■ ACTIONS TO TAKE
1: Answer these questions from the passage on the NWT:
(a) Who coauthored A Manual Grammar of the Greek New Testament with Julius Mantey?
(b) What did Mantey publicly demand of the Society?
(c) Which translation did Mantey say was the worst-translated New Testament he had ever read?
2: From the passage on the NWT, extract the portion starting at "#13 The Facts" and ending at "of the NWT?", copied word for word.

■ ARTICLE

__________________________________________________

#13 The Facts on Jehovah's Witnesses
Analysis and Critique: Does God Speak
Only Through the Watchtower Society?
Four Tests Examining This Claim
13. What do recognized Greek scholars
believe about the accuracy of the NWT?
Greek scholars, Christian and
non-Christian, universally reject the NWT, calling it biased and
inaccurate.
Until his death, Dr. Julius Mantey was one of the leading
Greek scholars in the world. He was author of the Hellenistic Greek Reader
and coauthor, with H. E. Dana, of A Manual Grammar of the Greek New
Testament. Not only did he reject the NWT, he publicly demanded that
the Society stop misquoting his Grammar to support it (see Appendix below). Of
the NWT translation he wrote:
I have never read any New Testament so badly
translated as The Kingdom Interlinear Translation of the Greek Scriptures.

__________________________________________________

■ STORED RECORDS
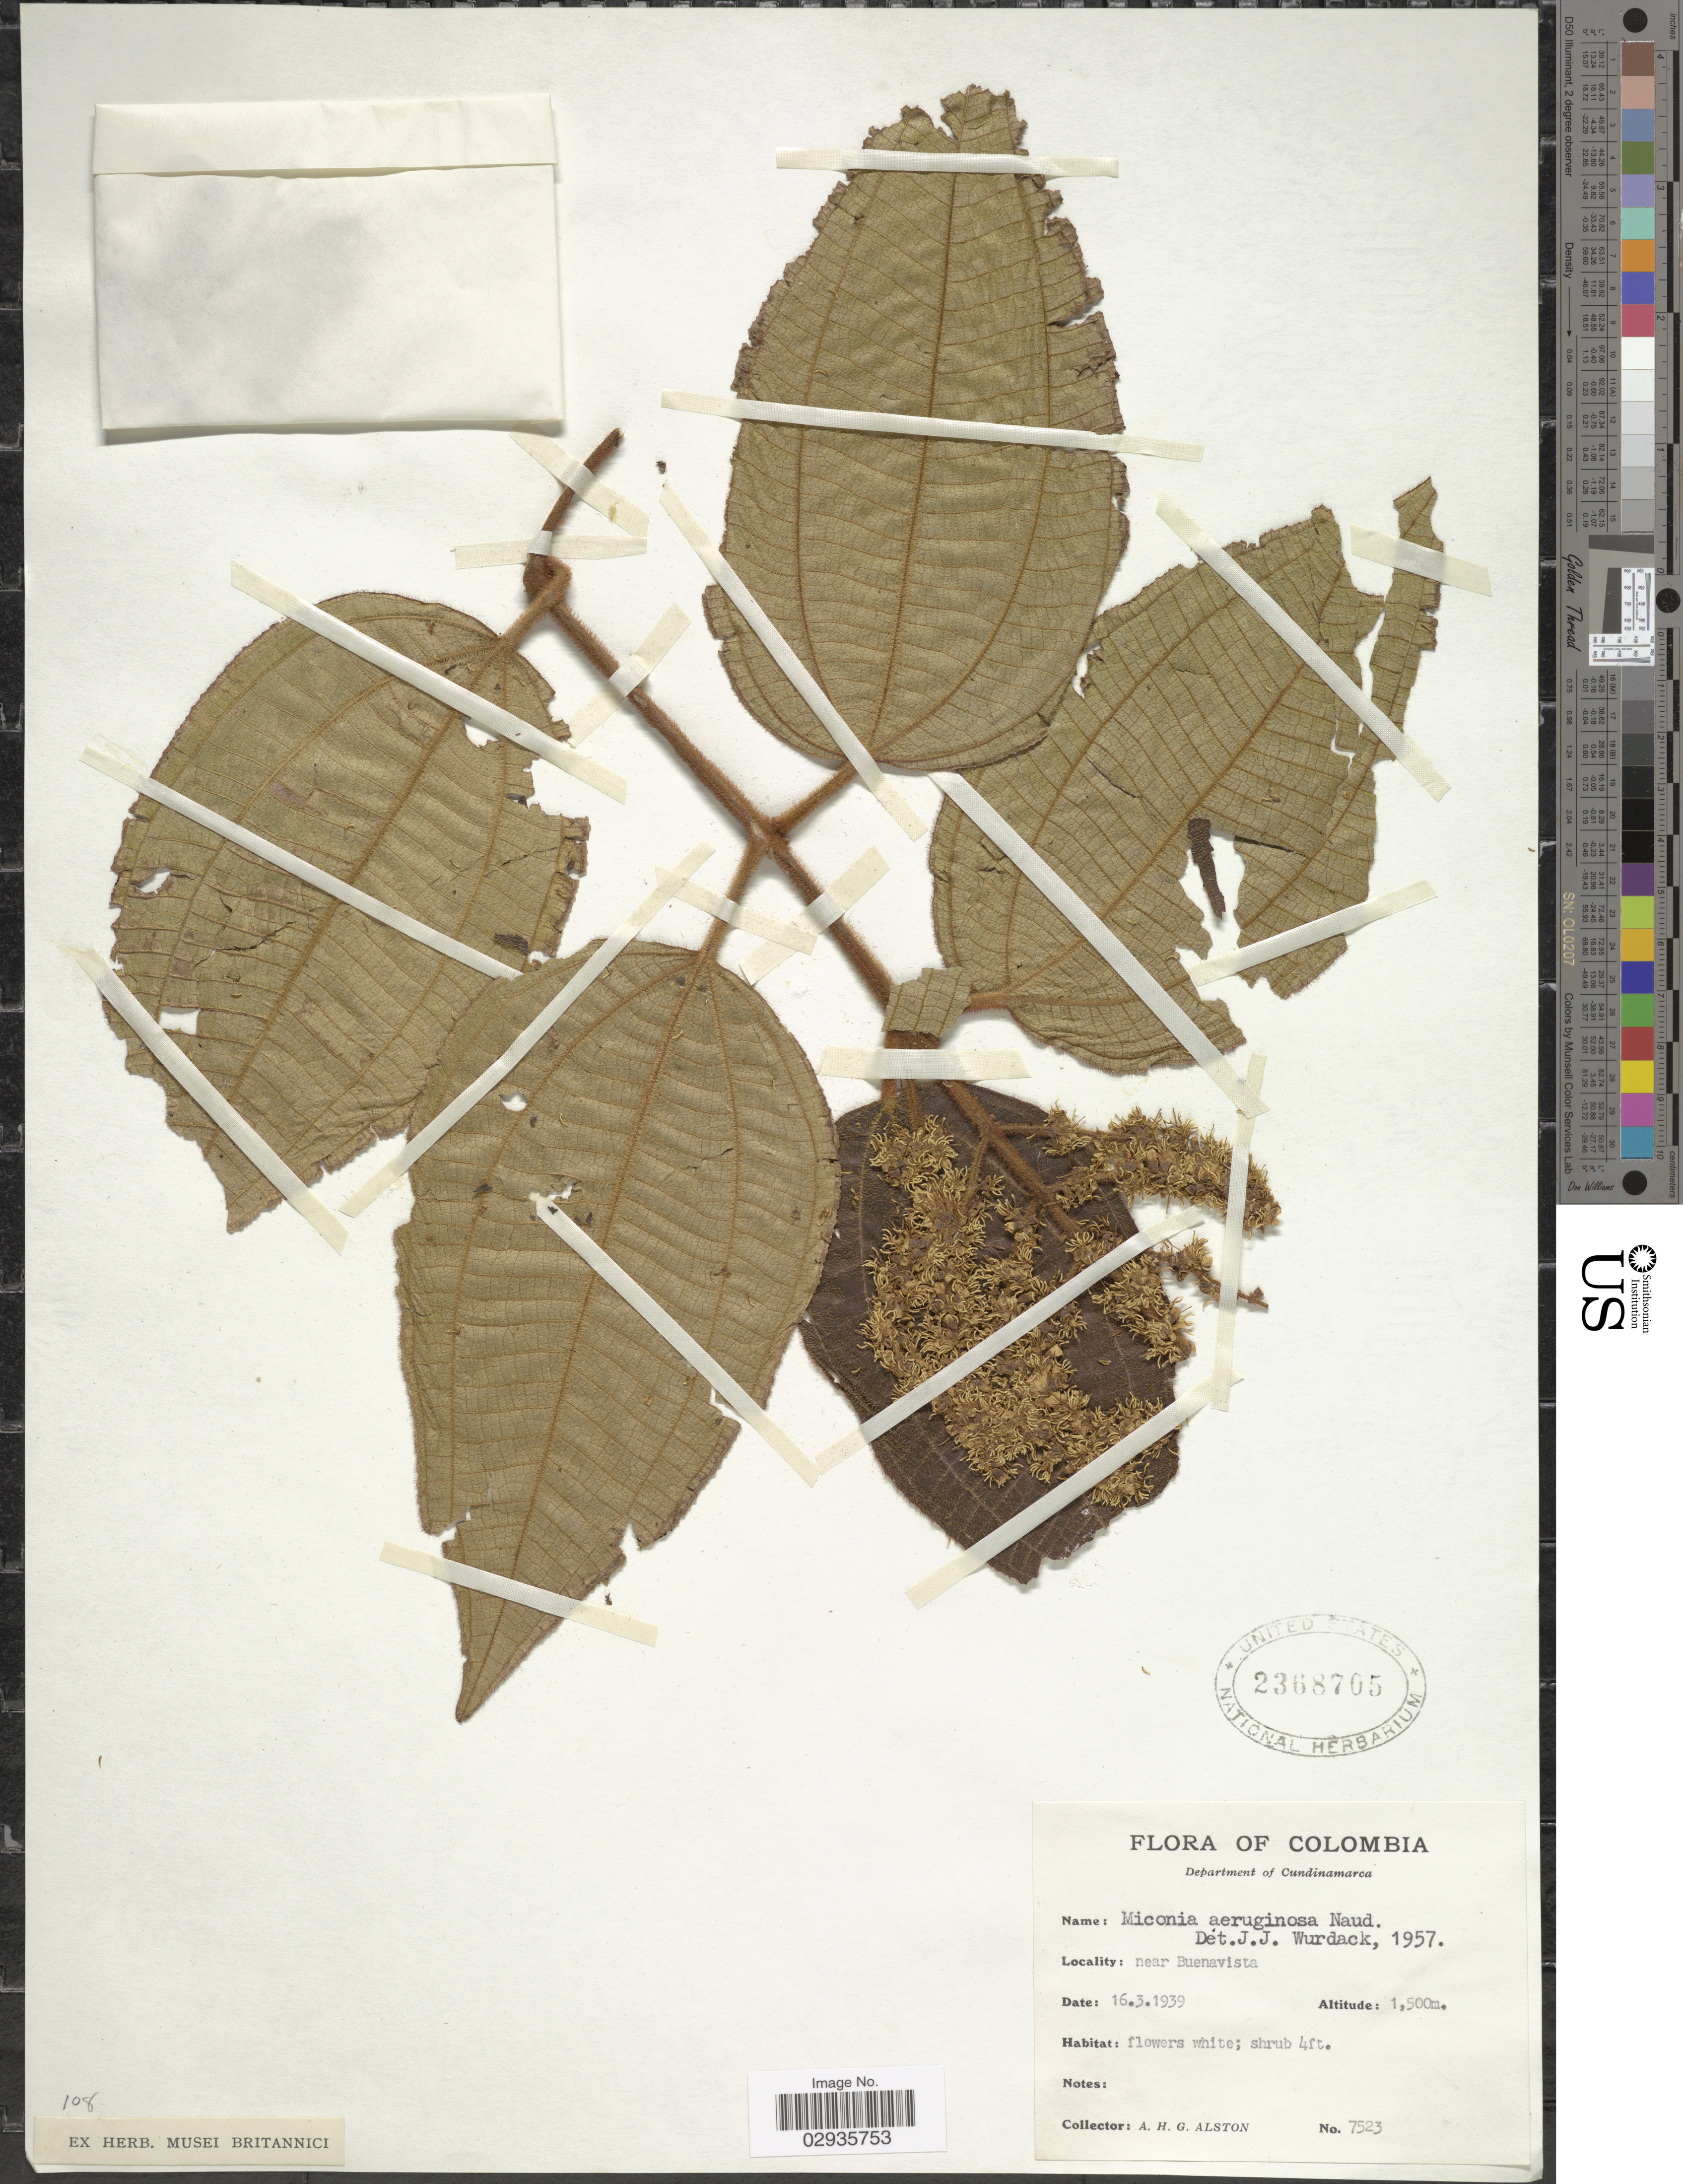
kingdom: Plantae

__________________________________________________

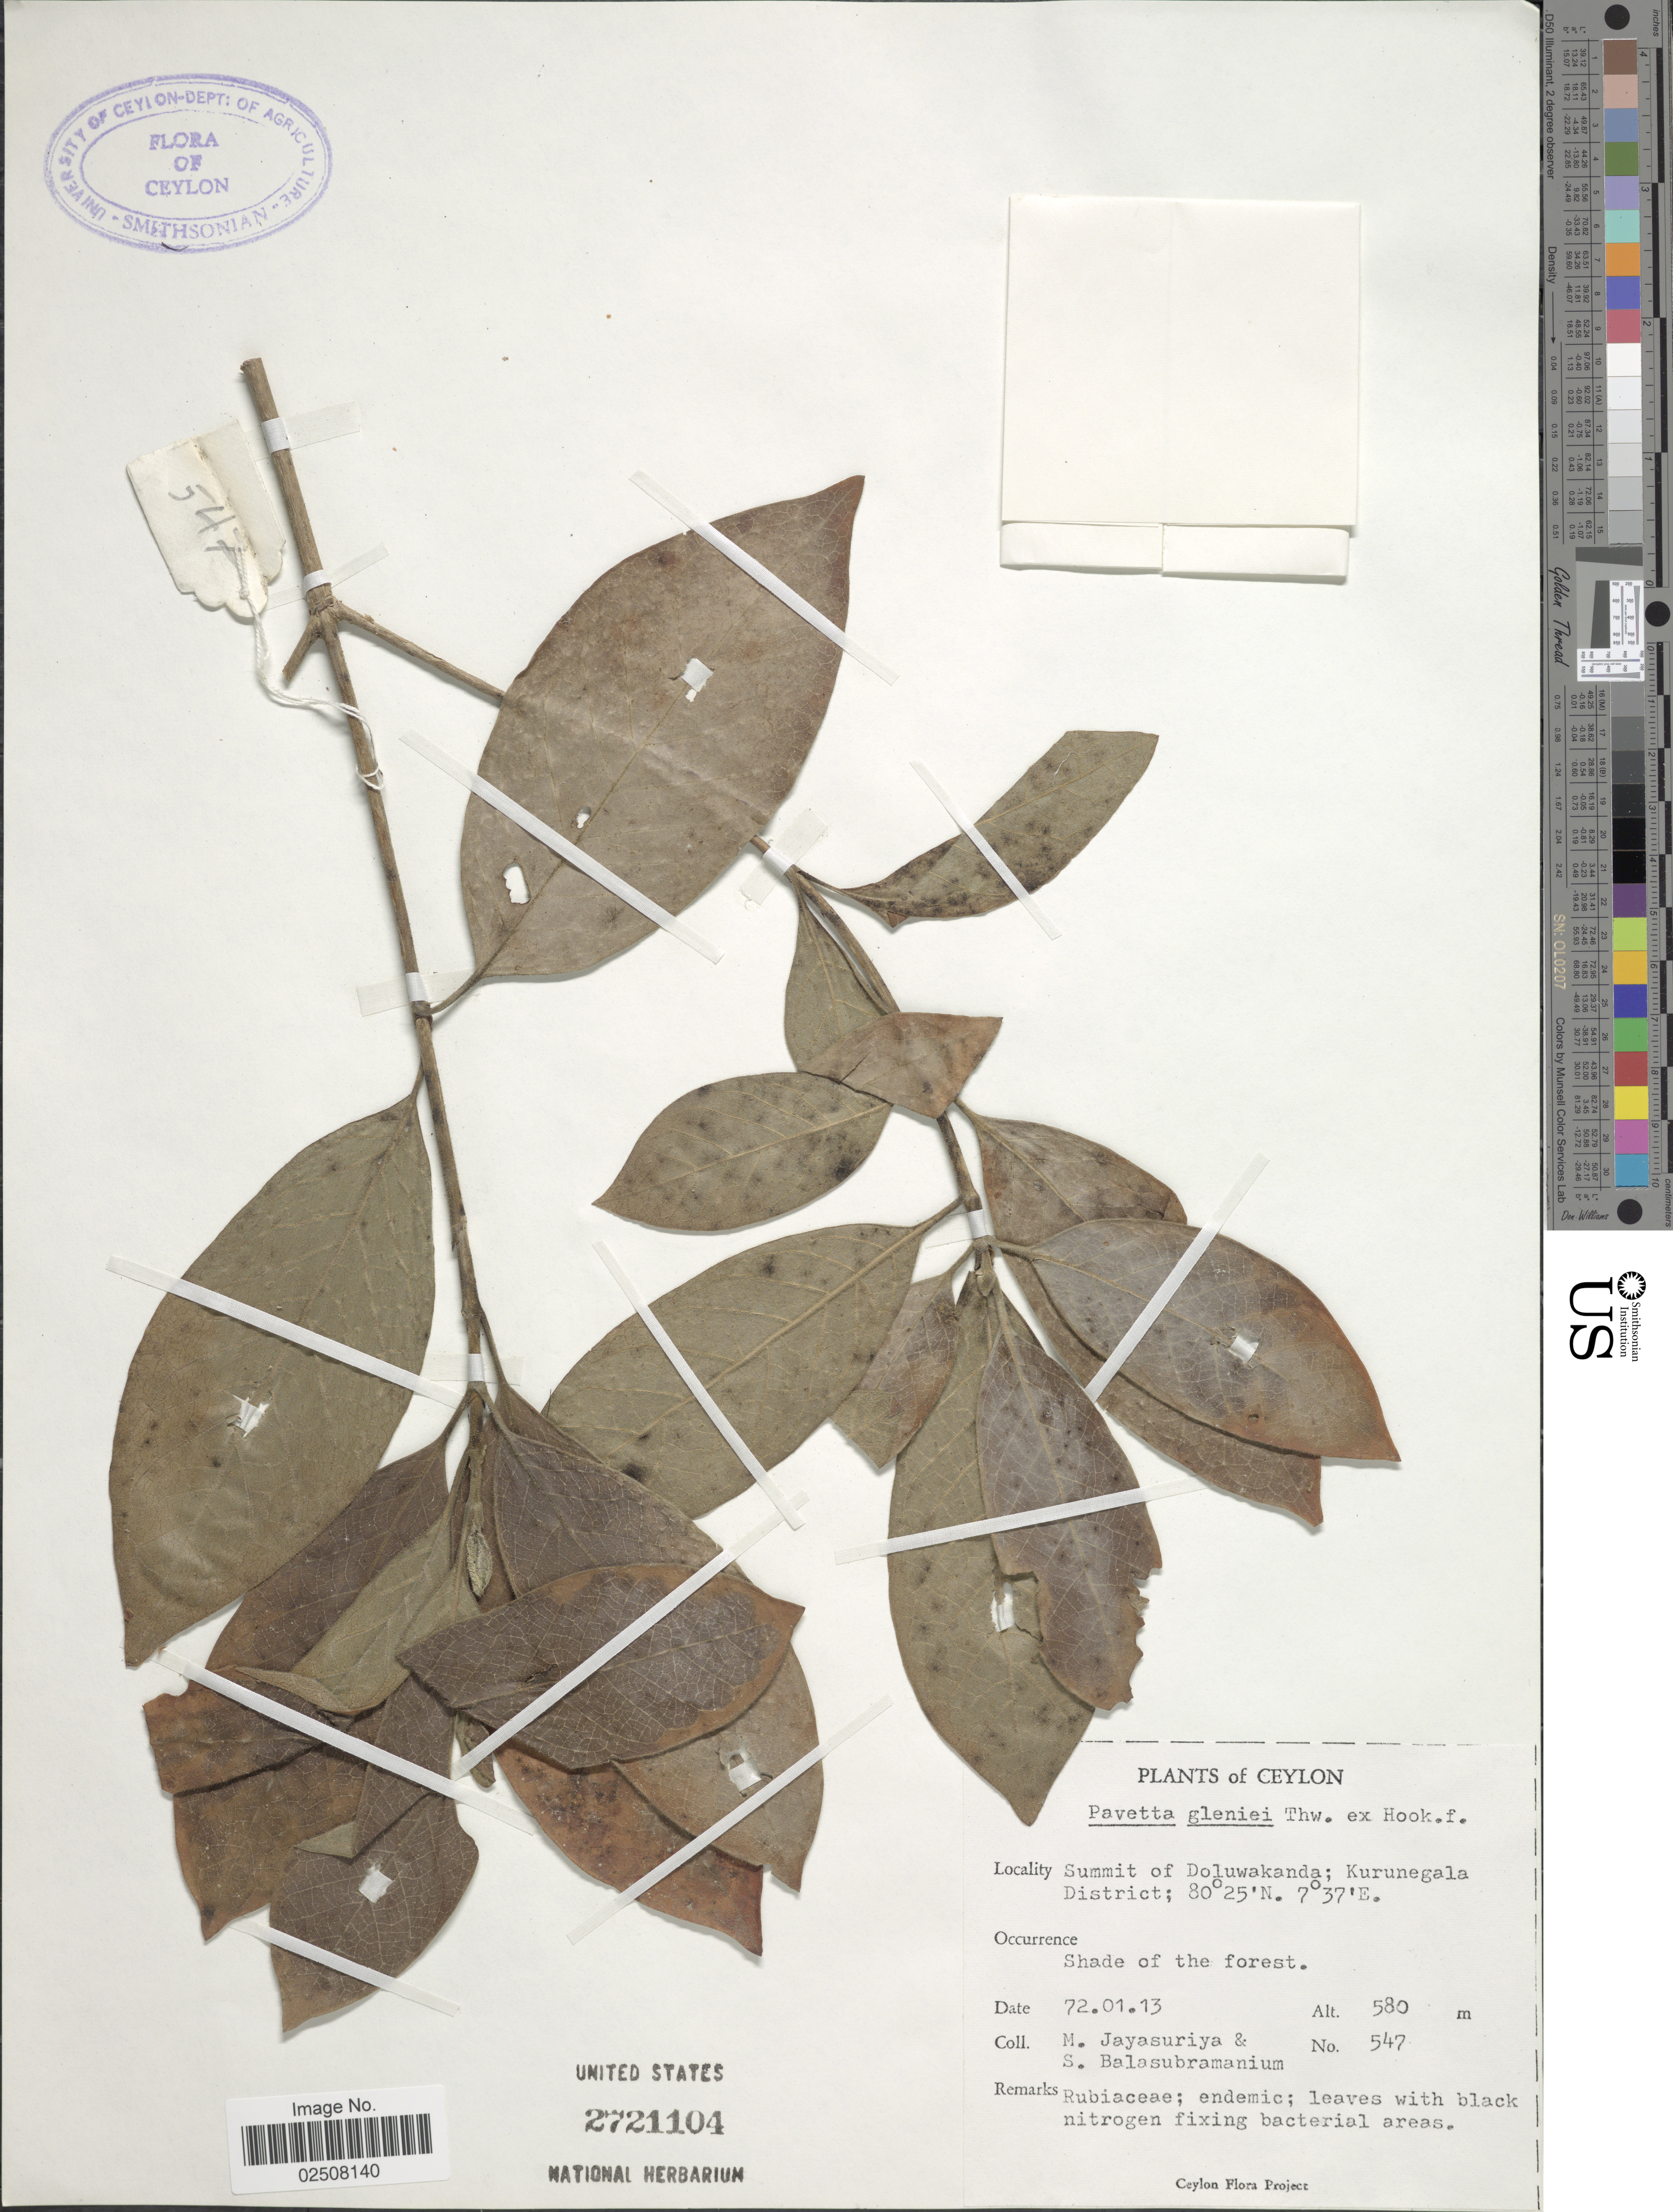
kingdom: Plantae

__________________________________________________

■ WORKED ANSWERS
1:
(a) H. E. Dana
(b) That the Society stop misquoting his Grammar to support the NWT
(c) The Kingdom Interlinear Translation of the Greek Scriptures

2:
#13 The Facts on Jehovah's Witnesses
Analysis and Critique: Does God Speak
Only Through the Watchtower Society?
Four Tests Examining This Claim
13. What do recognized Greek scholars
believe about the accuracy of the NWT?